Implementing a strategic approach to FX risk management
With headwinds and inflation set to persist throughout the year ahead, we believe manufacturers must begin implementing a robust risk-management strategy to minimise their exposure to foreign currency movements. Fortunately, there are a number of steps that manufacturing firms can take to achieve this. These include:
Compare the market - having the ability to put trades up for competition is central to ensuring access to the best price, which is key to effective risk management. However, many manufacturing firms may be hampered by their inability to access Tier 1 FX liquidity, meaning they often rely on a single bank or broker to meet their hedging requirements. A new generation of FinTech businesses are tackling this problem, enabling insurers to access rates from multiple banks whilst reducing the operational burden associated with this kind of market access.
Use of Transaction Cost Analysis (TCA) - TCA was specifically created to highlight hidden costs and enables manufacturers to understand how much they are being charged for the execution of their FX transactions. Ongoing, quarterly TCA from an independent TCA provider can be embedded as a new operational practice to ensure consistent FX execution performance
Outsourcing - there is a growing recognition that outsourcing does not necessarily mean less transparency or reduced quality of FX activities, but when using the right partner can improve transparency and execution quality. Outsourcing can enable manufacturers to dedicate more time to core business matters, which is all the more important amidst inflationary and volatility pressure.

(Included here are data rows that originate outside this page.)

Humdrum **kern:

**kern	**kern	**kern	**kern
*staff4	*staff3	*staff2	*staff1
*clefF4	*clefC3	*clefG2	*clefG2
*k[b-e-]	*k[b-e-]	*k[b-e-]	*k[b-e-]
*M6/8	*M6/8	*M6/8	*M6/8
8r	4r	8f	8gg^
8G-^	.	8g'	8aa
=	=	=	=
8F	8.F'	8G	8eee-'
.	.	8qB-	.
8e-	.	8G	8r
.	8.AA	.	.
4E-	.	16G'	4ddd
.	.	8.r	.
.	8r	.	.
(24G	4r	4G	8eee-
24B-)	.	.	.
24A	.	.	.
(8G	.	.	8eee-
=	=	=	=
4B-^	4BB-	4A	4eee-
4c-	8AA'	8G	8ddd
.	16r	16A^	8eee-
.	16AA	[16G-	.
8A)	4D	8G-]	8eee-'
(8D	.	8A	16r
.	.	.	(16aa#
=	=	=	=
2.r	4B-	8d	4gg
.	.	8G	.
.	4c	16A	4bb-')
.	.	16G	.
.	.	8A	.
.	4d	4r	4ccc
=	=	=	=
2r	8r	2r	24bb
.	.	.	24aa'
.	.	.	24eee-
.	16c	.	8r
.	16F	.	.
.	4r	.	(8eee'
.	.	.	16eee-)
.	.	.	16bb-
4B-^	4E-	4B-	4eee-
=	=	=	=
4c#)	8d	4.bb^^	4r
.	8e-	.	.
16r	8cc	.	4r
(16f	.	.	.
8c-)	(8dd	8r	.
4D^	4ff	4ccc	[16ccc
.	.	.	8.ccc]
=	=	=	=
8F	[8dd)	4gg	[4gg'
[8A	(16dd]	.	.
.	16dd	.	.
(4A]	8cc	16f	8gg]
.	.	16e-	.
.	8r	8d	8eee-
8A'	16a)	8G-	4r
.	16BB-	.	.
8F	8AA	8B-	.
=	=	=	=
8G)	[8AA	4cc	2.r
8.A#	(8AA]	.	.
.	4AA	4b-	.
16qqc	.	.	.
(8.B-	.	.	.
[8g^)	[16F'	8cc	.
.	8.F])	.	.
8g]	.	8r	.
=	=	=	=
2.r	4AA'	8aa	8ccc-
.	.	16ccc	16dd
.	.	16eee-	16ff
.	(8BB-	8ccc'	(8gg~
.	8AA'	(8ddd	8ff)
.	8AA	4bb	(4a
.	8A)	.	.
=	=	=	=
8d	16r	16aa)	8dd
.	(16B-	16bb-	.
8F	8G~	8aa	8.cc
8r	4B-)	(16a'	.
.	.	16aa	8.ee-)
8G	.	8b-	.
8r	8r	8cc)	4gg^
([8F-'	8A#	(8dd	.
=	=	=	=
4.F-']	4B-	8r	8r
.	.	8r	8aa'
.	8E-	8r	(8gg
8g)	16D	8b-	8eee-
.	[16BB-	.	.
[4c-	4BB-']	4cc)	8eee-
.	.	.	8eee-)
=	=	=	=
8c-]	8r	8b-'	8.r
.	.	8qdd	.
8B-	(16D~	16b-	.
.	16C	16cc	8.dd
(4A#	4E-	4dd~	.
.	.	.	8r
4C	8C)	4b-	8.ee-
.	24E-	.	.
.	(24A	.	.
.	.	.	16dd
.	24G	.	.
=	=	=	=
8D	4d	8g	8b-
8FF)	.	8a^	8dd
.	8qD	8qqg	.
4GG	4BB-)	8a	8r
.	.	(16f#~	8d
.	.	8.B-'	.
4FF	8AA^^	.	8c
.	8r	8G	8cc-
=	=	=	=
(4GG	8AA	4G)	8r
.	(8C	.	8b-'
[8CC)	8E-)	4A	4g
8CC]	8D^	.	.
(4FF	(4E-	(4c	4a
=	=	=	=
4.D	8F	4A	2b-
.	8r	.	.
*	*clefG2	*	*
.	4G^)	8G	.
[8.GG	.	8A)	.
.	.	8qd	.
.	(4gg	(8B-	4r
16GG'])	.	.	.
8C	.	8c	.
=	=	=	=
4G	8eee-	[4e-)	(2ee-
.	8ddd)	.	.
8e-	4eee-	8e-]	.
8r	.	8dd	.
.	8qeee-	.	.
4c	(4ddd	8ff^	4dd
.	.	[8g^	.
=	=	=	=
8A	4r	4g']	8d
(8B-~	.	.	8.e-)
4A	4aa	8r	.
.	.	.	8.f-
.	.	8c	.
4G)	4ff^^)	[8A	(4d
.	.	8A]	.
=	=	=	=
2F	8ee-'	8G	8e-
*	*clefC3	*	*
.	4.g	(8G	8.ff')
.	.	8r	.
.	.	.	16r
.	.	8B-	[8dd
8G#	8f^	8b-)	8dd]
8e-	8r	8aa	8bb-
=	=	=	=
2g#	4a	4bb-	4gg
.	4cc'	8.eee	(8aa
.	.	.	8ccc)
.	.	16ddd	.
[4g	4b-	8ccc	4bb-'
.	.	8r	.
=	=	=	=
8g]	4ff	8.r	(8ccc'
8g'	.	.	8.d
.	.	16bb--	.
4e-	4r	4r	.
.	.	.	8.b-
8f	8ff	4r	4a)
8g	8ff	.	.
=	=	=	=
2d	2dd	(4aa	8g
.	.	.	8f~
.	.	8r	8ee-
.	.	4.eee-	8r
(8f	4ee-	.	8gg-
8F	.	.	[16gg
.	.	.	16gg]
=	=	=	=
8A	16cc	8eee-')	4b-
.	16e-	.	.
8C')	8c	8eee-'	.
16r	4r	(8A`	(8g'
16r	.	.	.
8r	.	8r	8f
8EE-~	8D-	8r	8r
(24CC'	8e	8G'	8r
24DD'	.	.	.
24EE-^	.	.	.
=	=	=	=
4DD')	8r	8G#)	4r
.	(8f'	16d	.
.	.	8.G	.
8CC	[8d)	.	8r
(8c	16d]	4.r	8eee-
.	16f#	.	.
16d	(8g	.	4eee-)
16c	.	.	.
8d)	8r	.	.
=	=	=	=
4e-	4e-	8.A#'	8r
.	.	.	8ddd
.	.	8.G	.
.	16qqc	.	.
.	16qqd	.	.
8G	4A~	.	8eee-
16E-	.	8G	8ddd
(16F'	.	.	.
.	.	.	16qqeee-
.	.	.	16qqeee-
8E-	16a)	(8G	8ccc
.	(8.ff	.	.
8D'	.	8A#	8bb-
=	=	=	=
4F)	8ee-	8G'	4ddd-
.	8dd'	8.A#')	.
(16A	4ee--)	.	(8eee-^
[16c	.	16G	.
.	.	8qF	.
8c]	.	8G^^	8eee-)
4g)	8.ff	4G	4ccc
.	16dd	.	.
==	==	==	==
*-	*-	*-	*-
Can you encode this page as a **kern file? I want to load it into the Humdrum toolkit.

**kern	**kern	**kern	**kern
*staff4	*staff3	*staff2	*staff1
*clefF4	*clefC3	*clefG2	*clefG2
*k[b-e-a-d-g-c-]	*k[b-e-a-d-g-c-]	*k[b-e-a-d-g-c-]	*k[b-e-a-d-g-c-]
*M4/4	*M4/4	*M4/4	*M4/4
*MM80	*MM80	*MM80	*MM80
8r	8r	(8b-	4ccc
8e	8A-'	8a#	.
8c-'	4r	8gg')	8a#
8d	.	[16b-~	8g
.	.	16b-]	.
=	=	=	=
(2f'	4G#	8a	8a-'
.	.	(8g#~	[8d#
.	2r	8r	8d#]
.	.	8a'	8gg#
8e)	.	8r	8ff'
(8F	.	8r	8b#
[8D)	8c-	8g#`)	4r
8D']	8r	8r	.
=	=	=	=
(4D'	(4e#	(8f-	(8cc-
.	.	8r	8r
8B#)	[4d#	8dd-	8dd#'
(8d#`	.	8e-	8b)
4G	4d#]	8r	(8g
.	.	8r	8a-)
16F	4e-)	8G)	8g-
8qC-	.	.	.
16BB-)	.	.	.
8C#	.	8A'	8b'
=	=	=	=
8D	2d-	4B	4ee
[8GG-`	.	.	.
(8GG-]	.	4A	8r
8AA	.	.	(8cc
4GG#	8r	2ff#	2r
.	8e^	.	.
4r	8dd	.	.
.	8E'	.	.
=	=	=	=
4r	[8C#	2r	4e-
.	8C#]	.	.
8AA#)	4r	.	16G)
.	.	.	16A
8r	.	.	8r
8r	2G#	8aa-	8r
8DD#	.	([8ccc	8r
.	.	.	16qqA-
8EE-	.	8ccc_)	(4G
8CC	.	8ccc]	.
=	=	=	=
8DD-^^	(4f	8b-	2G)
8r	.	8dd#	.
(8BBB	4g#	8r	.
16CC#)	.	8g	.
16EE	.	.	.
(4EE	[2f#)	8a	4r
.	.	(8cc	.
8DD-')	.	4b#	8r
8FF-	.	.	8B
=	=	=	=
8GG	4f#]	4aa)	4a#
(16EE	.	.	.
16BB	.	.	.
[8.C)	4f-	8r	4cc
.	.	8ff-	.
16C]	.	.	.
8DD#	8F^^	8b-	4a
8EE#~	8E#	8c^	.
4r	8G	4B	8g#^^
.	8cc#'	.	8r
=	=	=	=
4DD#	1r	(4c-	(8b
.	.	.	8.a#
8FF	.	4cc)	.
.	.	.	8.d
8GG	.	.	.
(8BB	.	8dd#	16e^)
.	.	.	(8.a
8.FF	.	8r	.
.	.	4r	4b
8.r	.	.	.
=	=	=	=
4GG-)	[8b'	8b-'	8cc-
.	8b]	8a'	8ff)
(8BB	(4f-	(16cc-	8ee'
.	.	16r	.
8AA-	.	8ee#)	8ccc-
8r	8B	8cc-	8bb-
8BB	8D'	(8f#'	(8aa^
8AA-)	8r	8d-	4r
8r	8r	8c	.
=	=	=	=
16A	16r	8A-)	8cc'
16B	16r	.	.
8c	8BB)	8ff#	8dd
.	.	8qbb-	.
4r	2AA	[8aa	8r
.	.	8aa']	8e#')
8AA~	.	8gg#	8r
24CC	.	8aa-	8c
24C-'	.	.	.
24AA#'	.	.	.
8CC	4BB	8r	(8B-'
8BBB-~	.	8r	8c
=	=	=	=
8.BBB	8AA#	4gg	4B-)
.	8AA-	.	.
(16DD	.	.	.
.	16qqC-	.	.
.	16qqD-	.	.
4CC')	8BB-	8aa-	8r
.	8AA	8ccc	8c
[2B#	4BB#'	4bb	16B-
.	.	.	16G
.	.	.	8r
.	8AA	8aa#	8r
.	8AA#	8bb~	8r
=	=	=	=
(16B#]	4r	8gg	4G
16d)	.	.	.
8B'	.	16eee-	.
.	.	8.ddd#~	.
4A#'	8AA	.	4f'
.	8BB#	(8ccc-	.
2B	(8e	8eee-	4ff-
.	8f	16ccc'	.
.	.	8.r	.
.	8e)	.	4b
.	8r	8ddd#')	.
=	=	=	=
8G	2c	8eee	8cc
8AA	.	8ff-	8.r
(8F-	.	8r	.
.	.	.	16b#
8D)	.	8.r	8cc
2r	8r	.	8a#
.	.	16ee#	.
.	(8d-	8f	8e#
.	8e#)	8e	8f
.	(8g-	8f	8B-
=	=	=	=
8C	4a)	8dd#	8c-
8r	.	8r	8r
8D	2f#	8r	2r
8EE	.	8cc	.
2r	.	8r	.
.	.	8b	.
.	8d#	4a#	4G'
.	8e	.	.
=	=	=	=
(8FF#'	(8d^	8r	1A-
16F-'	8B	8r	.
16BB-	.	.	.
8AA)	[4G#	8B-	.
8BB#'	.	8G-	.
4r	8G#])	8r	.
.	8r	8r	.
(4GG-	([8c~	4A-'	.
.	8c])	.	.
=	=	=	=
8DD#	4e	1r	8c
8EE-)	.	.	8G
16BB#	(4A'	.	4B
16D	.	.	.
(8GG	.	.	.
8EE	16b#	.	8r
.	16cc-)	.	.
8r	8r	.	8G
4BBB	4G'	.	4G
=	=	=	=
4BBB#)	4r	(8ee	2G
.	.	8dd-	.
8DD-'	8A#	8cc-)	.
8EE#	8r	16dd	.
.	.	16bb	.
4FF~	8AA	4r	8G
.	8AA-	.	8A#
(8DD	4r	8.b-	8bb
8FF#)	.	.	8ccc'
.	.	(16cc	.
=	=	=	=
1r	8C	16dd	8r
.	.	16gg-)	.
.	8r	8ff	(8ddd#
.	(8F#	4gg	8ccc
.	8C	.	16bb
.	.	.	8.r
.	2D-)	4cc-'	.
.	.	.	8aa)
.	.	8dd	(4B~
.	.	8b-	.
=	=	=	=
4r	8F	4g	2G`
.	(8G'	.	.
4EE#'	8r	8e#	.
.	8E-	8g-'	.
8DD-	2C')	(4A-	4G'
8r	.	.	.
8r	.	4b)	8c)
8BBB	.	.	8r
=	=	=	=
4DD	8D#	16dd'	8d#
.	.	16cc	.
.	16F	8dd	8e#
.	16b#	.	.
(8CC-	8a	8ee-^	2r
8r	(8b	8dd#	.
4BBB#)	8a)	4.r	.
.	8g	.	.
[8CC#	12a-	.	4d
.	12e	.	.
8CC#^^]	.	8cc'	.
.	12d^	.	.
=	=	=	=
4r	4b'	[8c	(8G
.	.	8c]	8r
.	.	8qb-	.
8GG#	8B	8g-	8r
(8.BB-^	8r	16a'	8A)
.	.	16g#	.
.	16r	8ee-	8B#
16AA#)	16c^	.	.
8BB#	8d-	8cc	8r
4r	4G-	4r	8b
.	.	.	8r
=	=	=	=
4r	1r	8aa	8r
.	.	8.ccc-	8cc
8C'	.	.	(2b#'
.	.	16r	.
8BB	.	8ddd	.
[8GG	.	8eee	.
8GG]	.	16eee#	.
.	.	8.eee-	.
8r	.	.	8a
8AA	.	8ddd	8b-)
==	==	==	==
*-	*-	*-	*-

Strong governance – Supply chains are complex and include several steps. These include the sourcing of raw materials, manufacturing these materials into basic parts, refining basic parts into finished products and selling finished products to end users. It is therefore difficult to increase transparency due to the number of different partnerships and processes in the trade network. Harnessing solutions which can strengthen governance will help manufacturers improve the cost, quality and transparency of their FX execution.
Manufacturers have faced a constantly changing market in 2022, and with currency movements set to remain volatile over the next year, FX risk must no longer be considered second-order. Harnessing technology-driven tools and getting the right processes in place will help enable manufacturing firms to navigate mounting FX challenges and protect their bottom lines.